(Beginning of PROVIDED ENTRIES)

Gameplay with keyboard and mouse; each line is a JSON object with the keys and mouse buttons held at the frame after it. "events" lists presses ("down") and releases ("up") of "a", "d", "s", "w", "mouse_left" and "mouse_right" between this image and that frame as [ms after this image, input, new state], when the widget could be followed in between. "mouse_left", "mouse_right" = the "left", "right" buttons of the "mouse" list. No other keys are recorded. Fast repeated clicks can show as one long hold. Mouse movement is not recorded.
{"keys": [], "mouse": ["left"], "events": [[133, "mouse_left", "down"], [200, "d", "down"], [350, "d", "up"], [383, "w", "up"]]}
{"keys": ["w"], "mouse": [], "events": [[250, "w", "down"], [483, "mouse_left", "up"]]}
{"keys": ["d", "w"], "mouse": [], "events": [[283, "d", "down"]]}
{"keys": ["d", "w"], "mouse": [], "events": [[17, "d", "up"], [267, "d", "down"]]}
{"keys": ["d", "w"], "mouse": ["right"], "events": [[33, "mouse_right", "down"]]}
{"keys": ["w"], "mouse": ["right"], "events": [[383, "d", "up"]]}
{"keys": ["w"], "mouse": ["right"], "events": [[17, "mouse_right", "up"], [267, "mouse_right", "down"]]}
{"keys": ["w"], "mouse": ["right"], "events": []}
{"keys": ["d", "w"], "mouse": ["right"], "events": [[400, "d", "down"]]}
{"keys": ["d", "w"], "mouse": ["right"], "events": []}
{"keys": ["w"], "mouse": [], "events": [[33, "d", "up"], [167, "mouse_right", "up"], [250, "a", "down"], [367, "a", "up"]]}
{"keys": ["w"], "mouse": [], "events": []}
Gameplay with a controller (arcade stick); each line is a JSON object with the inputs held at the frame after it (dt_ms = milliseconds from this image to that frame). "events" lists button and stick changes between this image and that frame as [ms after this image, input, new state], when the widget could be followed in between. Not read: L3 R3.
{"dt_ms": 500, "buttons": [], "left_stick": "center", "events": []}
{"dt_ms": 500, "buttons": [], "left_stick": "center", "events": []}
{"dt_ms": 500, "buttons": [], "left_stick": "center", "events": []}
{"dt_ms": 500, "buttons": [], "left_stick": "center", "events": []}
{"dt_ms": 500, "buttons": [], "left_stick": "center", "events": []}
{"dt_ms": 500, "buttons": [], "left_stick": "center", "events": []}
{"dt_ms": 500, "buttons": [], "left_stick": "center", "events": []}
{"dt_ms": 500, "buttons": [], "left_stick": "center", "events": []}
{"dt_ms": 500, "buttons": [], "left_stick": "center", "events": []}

(End of PROVIDED ENTRIES)

WORK ORDER:
Report all lines above with "that".

EXPECTED ANSWER:
Gameplay with keyboard and mouse; each line is a JSON object with the keys and mouse buttons held at the frame after it. "events" lists presses ("down") and releases ("up") of "a", "d", "s", "w", "mouse_left" and "mouse_right" between this image and that frame as [ms after this image, input, new state], when the widget could be followed in between. "mouse_left", "mouse_right" = the "left", "right" buttons of the "mouse" list. No other keys are recorded. Fast repeated clicks can show as one long hold. Mouse movement is not recorded.
Gameplay with a controller (arcade stick); each line is a JSON object with the inputs held at the frame after it (dt_ms = milliseconds from this image to that frame). "events" lists button and stick changes between this image and that frame as [ms after this image, input, new state], when the widget could be followed in between. Not read: L3 R3.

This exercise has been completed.